(ЗАДАНИЯ):
**1)** Повторите дословно фрагмент текста о Пастернаке: всё от слов «В университет Пастернак» и вниз до слов «обосноваться на Западе.» включительно.
**2)** Перечислите всех людей, упомянутых в тексте о Пастернаке, кроме самого Пастернака.

(ИСХОДНЫЙ ТЕКСТ):
Все оставшиеся гимназические годы (1903–1908) Пастернак упорно занимается музыкой, но отсутствие абсолютного слуха и недостаточные технические навыки (свойства отнюдь не обязательные для профессионального композитора) заставляют Пастернака думать, что «моя музыка неугодна судьбе и небу». Из сложной ситуации был найден самый радикальный выход. «Музыку, любимый мир шестилетних трудов, надежд и тревог, я вырвал из себя, как расстаются с самым драгоценным».

В университет Пастернак поступает уже на философский факультет, предполагая найти в «любомудрии» новое призвание. «Философией я занимался с основательным увлеченьем, предполагая где-то в ее близости зачатки будущего приложения к делу» («Охранная грамота», ч. 1, гл. 7). Целый семестр он проводит в Германии, со времен Гегеля и Канта считавшейся философским центром Европы, в старинном университете города Марбурга, где когда-то учился Ломоносов. Профессор Герман Коген, последователь Канта, «гениальный» (определение Пастернака) философ, интересовался его планами и советовал обосноваться на Западе.

(ПОКАЗАННЫЕ МАТЕРИАЛЫ):
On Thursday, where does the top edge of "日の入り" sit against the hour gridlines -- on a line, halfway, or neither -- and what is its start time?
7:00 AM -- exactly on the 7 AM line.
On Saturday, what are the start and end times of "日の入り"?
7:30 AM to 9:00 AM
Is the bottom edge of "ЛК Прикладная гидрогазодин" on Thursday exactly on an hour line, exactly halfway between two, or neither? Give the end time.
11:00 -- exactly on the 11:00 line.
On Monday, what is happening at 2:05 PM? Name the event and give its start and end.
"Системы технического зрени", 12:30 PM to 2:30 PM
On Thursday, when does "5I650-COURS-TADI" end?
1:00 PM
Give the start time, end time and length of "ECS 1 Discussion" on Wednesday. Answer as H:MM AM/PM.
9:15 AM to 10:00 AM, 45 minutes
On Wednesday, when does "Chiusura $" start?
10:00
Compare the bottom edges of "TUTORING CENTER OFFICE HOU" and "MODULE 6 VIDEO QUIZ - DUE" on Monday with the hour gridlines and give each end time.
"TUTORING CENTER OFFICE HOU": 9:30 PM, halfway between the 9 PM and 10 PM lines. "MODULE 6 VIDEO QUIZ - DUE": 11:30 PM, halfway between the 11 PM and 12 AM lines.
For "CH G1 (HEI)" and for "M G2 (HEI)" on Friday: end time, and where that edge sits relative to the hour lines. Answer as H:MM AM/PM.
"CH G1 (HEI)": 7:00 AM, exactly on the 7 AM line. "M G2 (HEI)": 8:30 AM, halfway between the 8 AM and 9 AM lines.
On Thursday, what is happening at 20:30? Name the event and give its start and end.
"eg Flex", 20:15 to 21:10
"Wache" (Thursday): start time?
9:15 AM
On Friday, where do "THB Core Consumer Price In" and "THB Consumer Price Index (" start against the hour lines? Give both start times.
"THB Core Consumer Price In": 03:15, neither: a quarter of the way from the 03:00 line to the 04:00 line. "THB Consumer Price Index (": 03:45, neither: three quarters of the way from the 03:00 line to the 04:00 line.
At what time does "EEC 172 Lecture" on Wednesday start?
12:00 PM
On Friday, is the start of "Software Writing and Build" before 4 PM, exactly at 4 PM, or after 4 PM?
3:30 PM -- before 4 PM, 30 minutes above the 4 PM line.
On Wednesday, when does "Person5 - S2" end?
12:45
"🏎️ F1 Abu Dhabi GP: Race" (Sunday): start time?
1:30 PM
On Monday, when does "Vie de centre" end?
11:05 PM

(ОТВЕТЫ):
**1)**
В университет Пастернак поступает уже на философский факультет, предполагая найти в «любомудрии» новое призвание. «Философией я занимался с основательным увлеченьем, предполагая где-то в ее близости зачатки будущего приложения к делу» («Охранная грамота», ч. 1, гл. 7). Целый семестр он проводит в Германии, со времен Гегеля и Канта считавшейся философским центром Европы, в старинном университете города Марбурга, где когда-то учился Ломоносов. Профессор Герман Коген, последователь Канта, «гениальный» (определение Пастернака) философ, интересовался его планами и советовал обосноваться на Западе.

**2)** Гегель, Кант, Ломоносов, Герман Коген.